Authored by Jason Shoup & Sonam Pokwal of Citi,
The Cash Myth
When it comes to popular finance myths, cash hoarding by corporates may be one of the most perpetuated. It's not that the data is wrong; US companies are holding more cash on their balance sheets than at any time in the past, as a report by Moody's this week notes. What's misguided is the narrative, in Citi's view, in particular among equity investors. What they most take issue with is the implication that corporates have lots of cash to return to shareholders. Indeed, there's plenty of data to the contrary that challenges the prevailing notion that corporates are the picture of good health.

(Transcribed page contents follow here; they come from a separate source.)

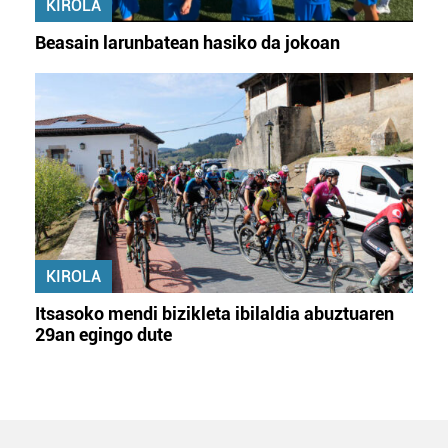
KIROLA
Beasain larunbatean hasiko da jokoan
KIROLA
Itsasoko mendi bizikleta ibilaldia abuztuaren
29an egingo dute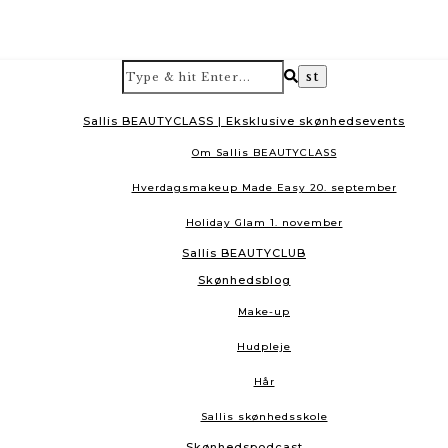
Sallis BEAUTYCLASS | Eksklusive skønhedsevents
Om Sallis BEAUTYCLASS
Hverdagsmakeup Made Easy 20. september
Holiday Glam 1. november
Sallis BEAUTYCLUB
Skønhedsblog
Make-up
Hudpleje
Hår
Sallis skønhedsskole
Skønhedspodcast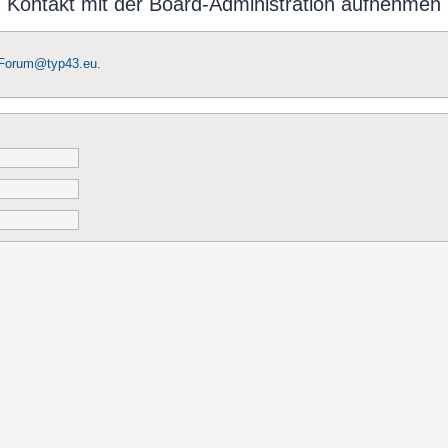
Kontakt mit der Board-Administration aufnehmen
-Forum@typ43.eu
.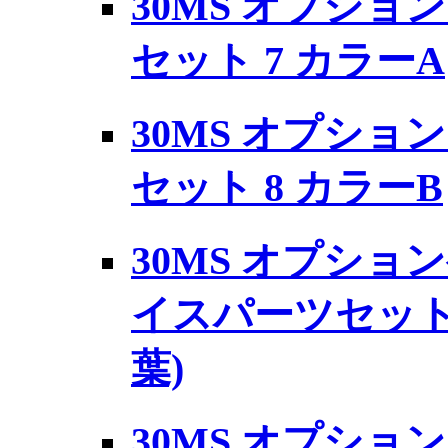
30MS オプショ
セット 7 カラーA
30MS オプショ
セット 8 カラーB
30MS オプショ
イスパーツセット
葉)
30MS オプショ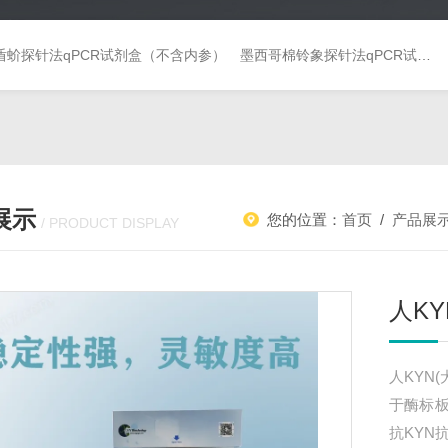
盾蚧探针法qPCR试剂盒（不含内参）
墨西哥棉铃象探针法qPCR试剂盒（不含内参）
展示
您的位置：
首页
/
产品展
/ PRODUCT DISPLAY
人KY
人KYN
于酶标
抗KYN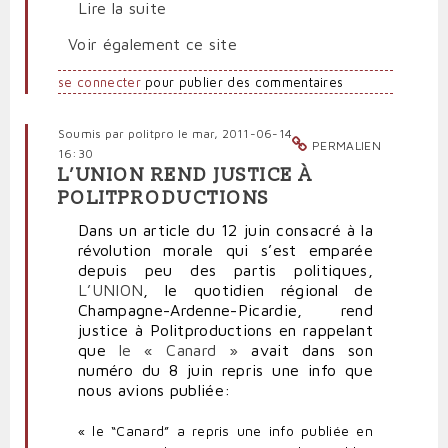
Lire la suite
Voir également ce site
se connecter
pour publier des commentaires
Soumis par
politpro
le mar, 2011-06-14
PERMALIEN
16:30
L’UNION REND JUSTICE À
POLITPRODUCTIONS
Dans un article du 12 juin consacré à la
révolution morale qui s’est emparée
depuis peu des partis politiques,
L’UNION
, le quotidien régional de
Champagne-Ardenne-Picardie, rend
justice à Politproductions en rappelant
que
le « Canard »
avait dans son
numéro du 8 juin repris une info que
nous avions publiée:
« le “Canard” a repris une info publiée en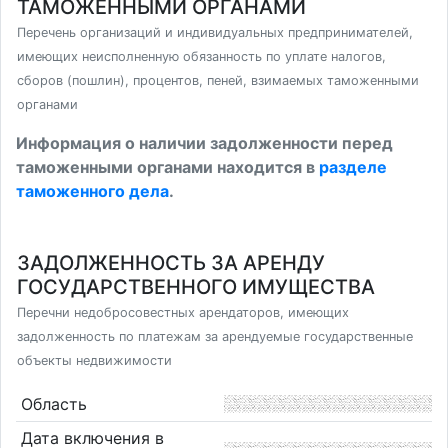
ТАМОЖЕННЫМИ ОРГАНАМИ
Перечень организаций и индивидуальных предпринимателей,
имеющих неисполненную обязанность по уплате налогов,
сборов (пошлин), процентов, пеней, взимаемых таможенными
органами
Информация о наличии задолженности перед
таможенными органами находится в
разделе
таможенного дела
.
ЗАДОЛЖЕННОСТЬ ЗА АРЕНДУ
ГОСУДАРСТВЕННОГО ИМУЩЕСТВА
Перечни недобросовестных арендаторов, имеющих
задолженность по платежам за арендуемые государственные
объекты недвижимости
Область
Дата включения в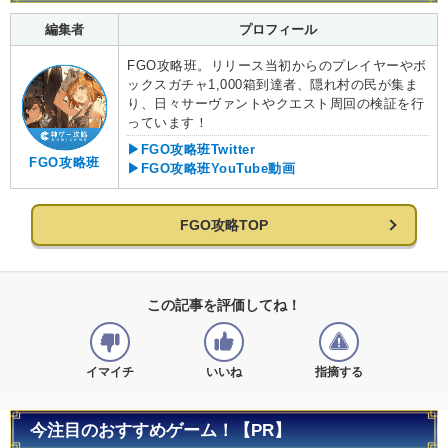
編集者
プロフィール
FGO攻略班。リリース当初からのプレイヤーやボ
ックスガチャ1,000箱到達者、隠れ村の民が集ま
り、日々サーヴァントやクエスト周回の検証を行
っています！
▶FGO攻略班Twitter
FGO攻略班
▶FGO攻略班YouTube動画
FGO攻略TOP
この記事を評価してね！
イマイチ
いいね
指摘する
今注目のおすすめゲーム！【PR】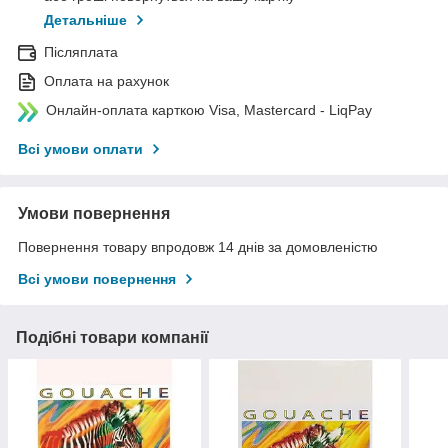
Детальніше
Післяплата
Оплата на рахунок
Онлайн-оплата карткою Visa, Mastercard - LiqPay
Всі умови оплати
Умови повернення
Повернення товару впродовж 14 днів за домовленістю
Всі умови повернення
Подібні товари компанії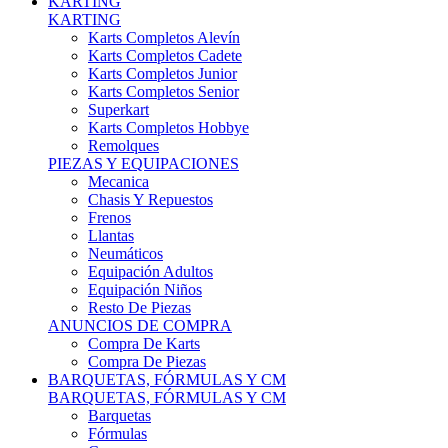
Karts Completos Alevín
Karts Completos Cadete
Karts Completos Junior
Karts Completos Senior
Superkart
Karts Completos Hobbye
Remolques
PIEZAS Y EQUIPACIONES
Mecanica
Chasis Y Repuestos
Frenos
Llantas
Neumáticos
Equipación Adultos
Equipación Niños
Resto De Piezas
ANUNCIOS DE COMPRA
Compra De Karts
Compra De Piezas
BARQUETAS, FÓRMULAS Y CM
BARQUETAS, FÓRMULAS Y CM
Barquetas
Fórmulas
Cm
Prototipos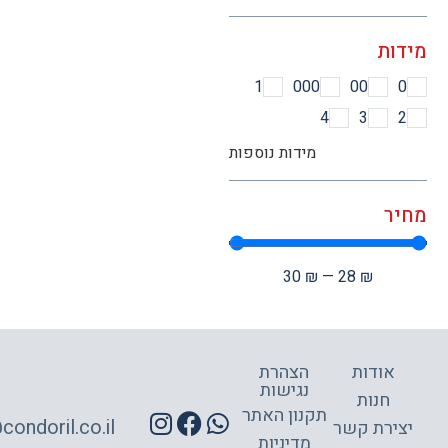
ות
1
000
00
4
3
מידות נוספות
ר
30
₪
—
28
₪
אודות
הצהרת
נגישות
חנות
תקנון האתר
site@condoril.co.il
ירת קשר
מדיניות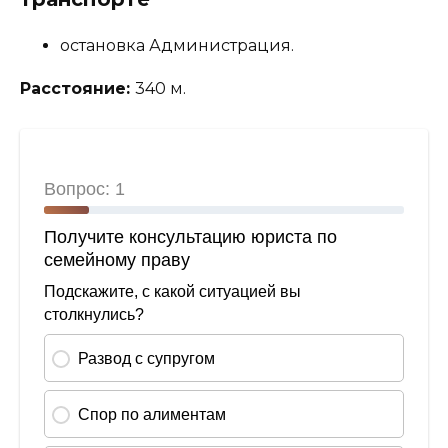
остановка Администрация.
Расстояние:
340 м.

For a start, dig just a little deeper into the specific companies contributing to the rise in corporate cash balances and it's evident that there's more to the story than meets the eye. For instance, using the Russell 3000 as a universe, we see that the top 20 corporates with the most cash on their balance sheets at the end of 2012 hold over $650 billion - almost 40% of all the cash and marketable securities of Russell 3000 companies. And among those top 20 companies, cash balances have grown between 15-20% for the last year, while the rest of the companies have seen far lower growth in the 0-5% range.

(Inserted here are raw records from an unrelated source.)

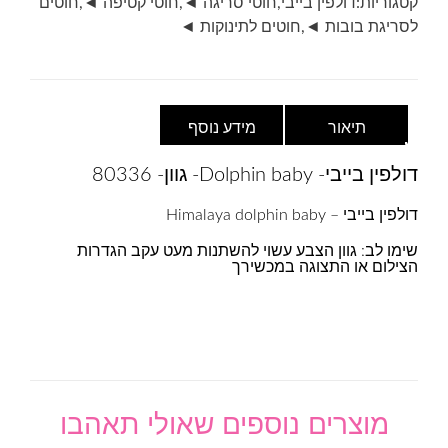
קטגוריות:
דולפין בייבי
,
חוטי סריגה ◄
,
חוטי קטיפה ◄
,
חוטים
לסריגת בובות ◄
,
חוטים לתינוקות ◄
תיאור
מידע נוסף
דולפין בייבי- Dolphin baby- גוון- 80336
דולפין בייבי – Himalaya dolphin baby
שימו לב: גוון הצבע עשוי להשתנות מעט עקב הגדרות
הצילום או התצוגה במכשירך
מוצרים נוספים שאולי תאהבו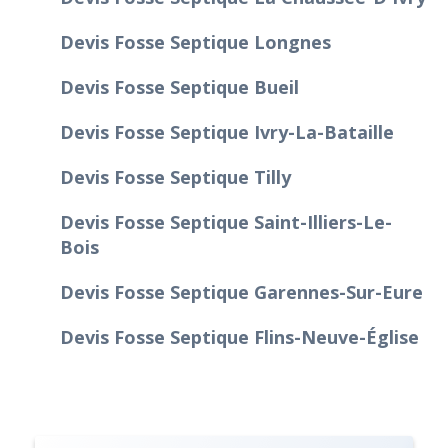
Devis Fosse Septique Longnes
Devis Fosse Septique Bueil
Devis Fosse Septique Ivry-La-Bataille
Devis Fosse Septique Tilly
Devis Fosse Septique Saint-Illiers-Le-
Bois
Devis Fosse Septique Garennes-Sur-Eure
Devis Fosse Septique Flins-Neuve-Église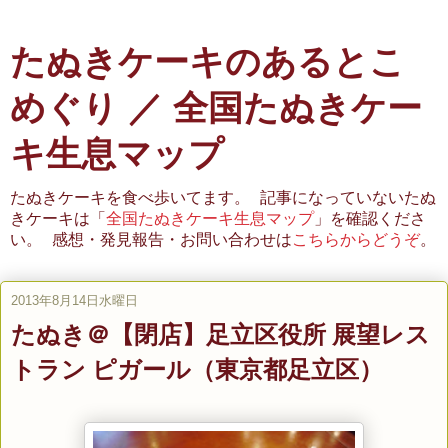
たぬきケーキのあるとこ
めぐり ／ 全国たぬきケー
キ生息マップ
たぬきケーキを食べ歩いてます。 記事になっていないたぬ
きケーキは「
全国たぬきケーキ生息マップ
」を確認くださ
い。 感想・発見報告・お問い合わせは
こちらからどうぞ
。
2013年8月14日水曜日
たぬき＠【閉店】足立区役所 展望レス
トラン ピガール（東京都足立区）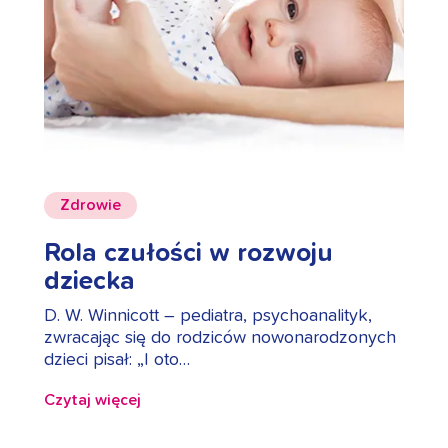
Zdrowie
Rola czułości w rozwoju
dziecka
D. W. Winnicott – pediatra, psychoanalityk,
zwracając się do rodziców nowonarodzonych
dzieci pisał: „I oto…
Czytaj więcej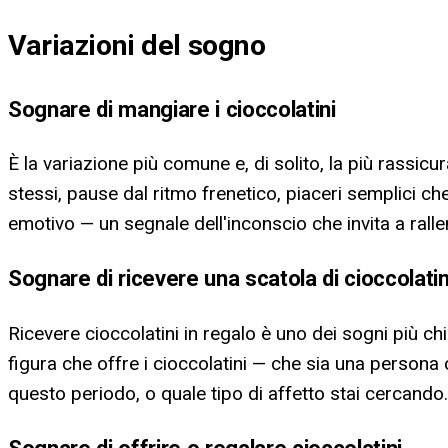
Variazioni del sogno
Sognare di mangiare i cioccolatini
È la variazione più comune e, di solito, la più rassicu
stessi, pause dal ritmo frenetico, piaceri semplici ch
emotivo — un segnale dell'inconscio che invita a rall
Sognare di ricevere una scatola di cioccolatin
Ricevere cioccolatini in regalo è uno dei sogni più chi
figura che offre i cioccolatini — che sia una persona
questo periodo, o quale tipo di affetto stai cercando.
Sognare di offrire o regalare cioccolatini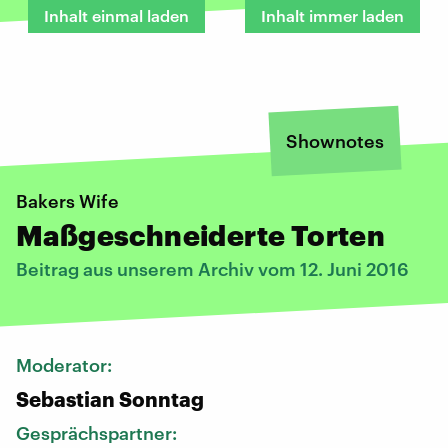
Inhalt einmal laden
Inhalt immer laden
Shownotes
Bakers Wife
Maßgeschneiderte Torten
Beitrag aus unserem Archiv vom 12. Juni 2016
Moderator:
Sebastian Sonntag
Gesprächspartner: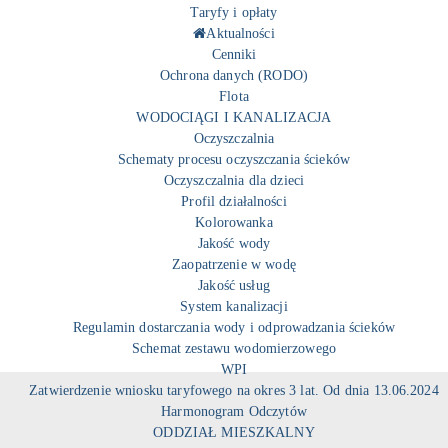
Taryfy i opłaty
Aktualności
Cenniki
Ochrona danych (RODO)
Flota
WODOCIĄGI I KANALIZACJA
Oczyszczalnia
Schematy procesu oczyszczania ścieków
Oczyszczalnia dla dzieci
Profil działalności
Kolorowanka
Jakość wody
Zaopatrzenie w wodę
Jakość usług
System kanalizacji
Regulamin dostarczania wody i odprowadzania ścieków
Schemat zestawu wodomierzowego
WPI
Zatwierdzenie wniosku taryfowego na okres 3 lat. Od dnia 13.06.2024
Harmonogram Odczytów
ODDZIAŁ MIESZKALNY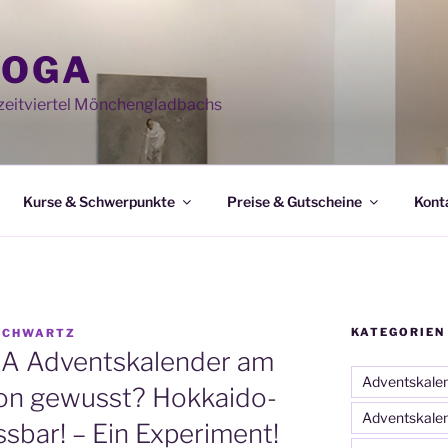
YOGA
eitviertel Mönchengladbachs
Kurse & Schwerpunkte
Preise & Gutscheine
Kont
KATEGORIEN
SCHWARTZ
A Adventskalender am
Adventskale
on gewusst? Hokkaido-
Adventskale
ssbar! – Ein Experiment!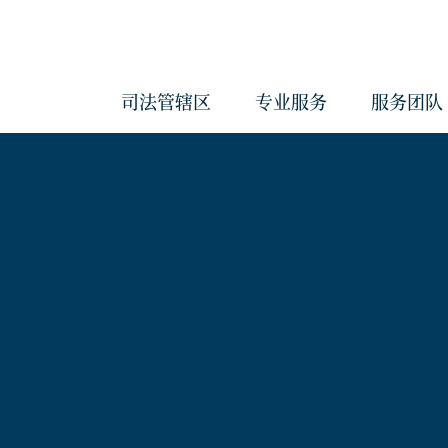
司法管辖区
专业服务
服务团队
会计与管理服务
反洗钱服务
治理服务
企业服务
经济实质服务
《海外账户税收合规法案》和《共
报准则》管理服务
合规服务
信托服务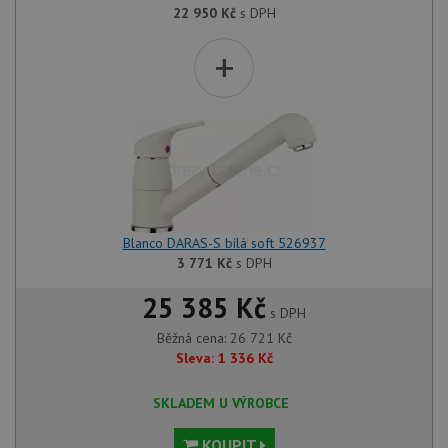
22 950
Kč
s DPH
+
Blanco DARAS-S bílá soft 526937
3 771
Kč
s DPH
25 385 Kč
s DPH
Běžná cena:
26 721
Kč
Sleva:
1 336
Kč
SKLADEM U VÝROBCE
KOUPIT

What's more, as the recently released Flow of Funds data makes clear, cash growth has lagged behind EBITDA growth and, more importantly, the accumulation of debt. So while corporates do indeed have more cash on their balance sheets than at any time in the past, they also have more debt.
As always, the nominal numbers matter far less than the relative ratios. Take cash as a percentage of total debt. That ratio is rapidly plunging and, at least to our minds, implies that further shareholder friendly behavior will likely be funded with more borrowing at the margin (see figure).
Similarly, we'd argue that corporate liquidity isn't nearly as great as many pundits have advertised. The idea that investment grade corporations have taken advantage of low rates to extend their maturities isn't quite accurate. While it's true that many corporates have meaningfully reduced their dependence on the commercial paper market in the wake of the credit crisis, companies as a whole have made remarkably little effort to issue a greater percentage of their fixed rate debt in longer maturities.
We think there are two reasons for this behavior. Either the demand simply isn't there for a significant step up in long duration supply and issuers are being told as much from the folks in capital markets or, more likely in our view, the attraction of the steep yield curve is just too great. Indeed, CFOs have been able to accomplish a remarkable sleight of hand in being able to add debt to the balance sheet without incurring a corresponding rise in their interest expense these past few years, but that illusion would be ruined if all the debt had instead come at the 30yr point.
Many investors argue, of course, that releveraging of this sort is an intended consequence of QE and, provided the companies use the funds in a way that contributes to growing the economy, the costs are likely to be minimal. After all, it's not as if interest coverage ratios are suffering as a result.
Yet we're not so sure that the increase in debt (and leverage) and decrease in liquidity will go indefinitely unpunished. For a start, the surge in shareholder activism this year has made it harder for risk-adverse CFOs to continue with a measured approach to levering the balance sheet—a fact that the agencies are increasingly taking note of. Indeed, the days when leveraging activity wasn't done at the expense of bond ratings are quickly becoming a thing of the past.
But more broadly speaking, the really troubling aspect to the deterioration in corporate fundamentals is that valuations do not appear to reflect reality any more. While the disconnect between the two is not on the level of Europe (where most EU economies are in recession, corporate fundamentals are in bad shape, and yet credit spreads haven't been tighter in six years), we believe that in a similar way US investors have been forced to ignore the factors that have historically driven credit spreads.
In that respect, the Fed deserves quite a bit of credit in cajoling investors into abandoning credit analysis. And there's no reason why easy money can't continue to exert its influence on valuations for an extended period of time or why the disconnect can't grow measurably larger.
But even if spreads are more likely than not to end the year tighter than current levels, that doesn't mean chasing every last bit of tightening is a prudent strategy from a risk perspective. For as the disconnect between fundamentals and valuations grows, so does our unease that IG spreads could snap back to reality given a nasty enough catalyst. In recent days, the goings on in Cyprus and Italy have at times looked like they could potentially fit that bill, even if the market has eventually ended up dismissing those initial concerns.
So as the tail risks simultaneously grow in probability and severity, we can’t help but get more cautious even though it’s extremely difficult to predict the timing of any potential sell off. Frankly, the asymmetry in credit is such that it’s hard to continue to favor an overweight unless the probability of a correction is incredibly low.